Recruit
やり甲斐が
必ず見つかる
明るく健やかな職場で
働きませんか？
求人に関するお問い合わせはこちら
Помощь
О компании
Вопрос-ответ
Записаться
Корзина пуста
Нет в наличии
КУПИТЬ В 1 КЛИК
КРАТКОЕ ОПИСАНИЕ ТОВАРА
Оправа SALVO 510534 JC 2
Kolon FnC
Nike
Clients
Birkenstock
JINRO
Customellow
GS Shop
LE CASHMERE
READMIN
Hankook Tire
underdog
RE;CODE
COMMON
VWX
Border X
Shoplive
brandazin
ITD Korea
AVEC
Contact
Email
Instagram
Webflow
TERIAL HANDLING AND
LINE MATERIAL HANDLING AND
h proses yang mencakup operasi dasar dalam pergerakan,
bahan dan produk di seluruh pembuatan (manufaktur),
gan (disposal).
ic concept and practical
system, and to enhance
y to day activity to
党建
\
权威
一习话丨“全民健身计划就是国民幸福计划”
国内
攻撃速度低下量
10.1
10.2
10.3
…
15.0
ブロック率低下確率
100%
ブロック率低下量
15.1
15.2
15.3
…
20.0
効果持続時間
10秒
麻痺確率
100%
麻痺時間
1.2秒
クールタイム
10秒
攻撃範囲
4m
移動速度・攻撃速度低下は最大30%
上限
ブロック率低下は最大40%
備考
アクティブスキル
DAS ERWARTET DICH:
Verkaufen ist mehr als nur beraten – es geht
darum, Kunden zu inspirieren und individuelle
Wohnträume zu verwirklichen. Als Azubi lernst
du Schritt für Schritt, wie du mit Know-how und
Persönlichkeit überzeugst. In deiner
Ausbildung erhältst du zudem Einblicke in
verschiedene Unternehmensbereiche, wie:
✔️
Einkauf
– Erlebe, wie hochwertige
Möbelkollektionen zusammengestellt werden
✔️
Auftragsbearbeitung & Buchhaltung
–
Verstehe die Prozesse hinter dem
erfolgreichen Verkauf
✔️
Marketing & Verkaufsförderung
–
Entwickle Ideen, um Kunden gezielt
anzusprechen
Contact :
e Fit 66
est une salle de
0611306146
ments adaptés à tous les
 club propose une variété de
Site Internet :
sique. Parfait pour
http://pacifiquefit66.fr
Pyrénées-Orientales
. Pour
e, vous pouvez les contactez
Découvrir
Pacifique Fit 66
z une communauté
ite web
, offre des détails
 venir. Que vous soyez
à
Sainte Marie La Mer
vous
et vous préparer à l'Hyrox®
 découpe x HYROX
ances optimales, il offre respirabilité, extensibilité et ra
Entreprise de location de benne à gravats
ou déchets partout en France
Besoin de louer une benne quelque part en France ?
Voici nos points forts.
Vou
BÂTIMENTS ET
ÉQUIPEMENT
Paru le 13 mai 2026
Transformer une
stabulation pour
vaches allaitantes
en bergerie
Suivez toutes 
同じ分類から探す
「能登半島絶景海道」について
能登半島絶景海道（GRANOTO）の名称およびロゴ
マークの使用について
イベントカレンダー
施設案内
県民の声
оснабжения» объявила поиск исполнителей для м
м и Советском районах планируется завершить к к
-------
• _GOAL OF THE EXERCISE_: Go through the entries above and count the lines containing the word "vous"; give only that count.

• _WRITTEN REPLY_: 4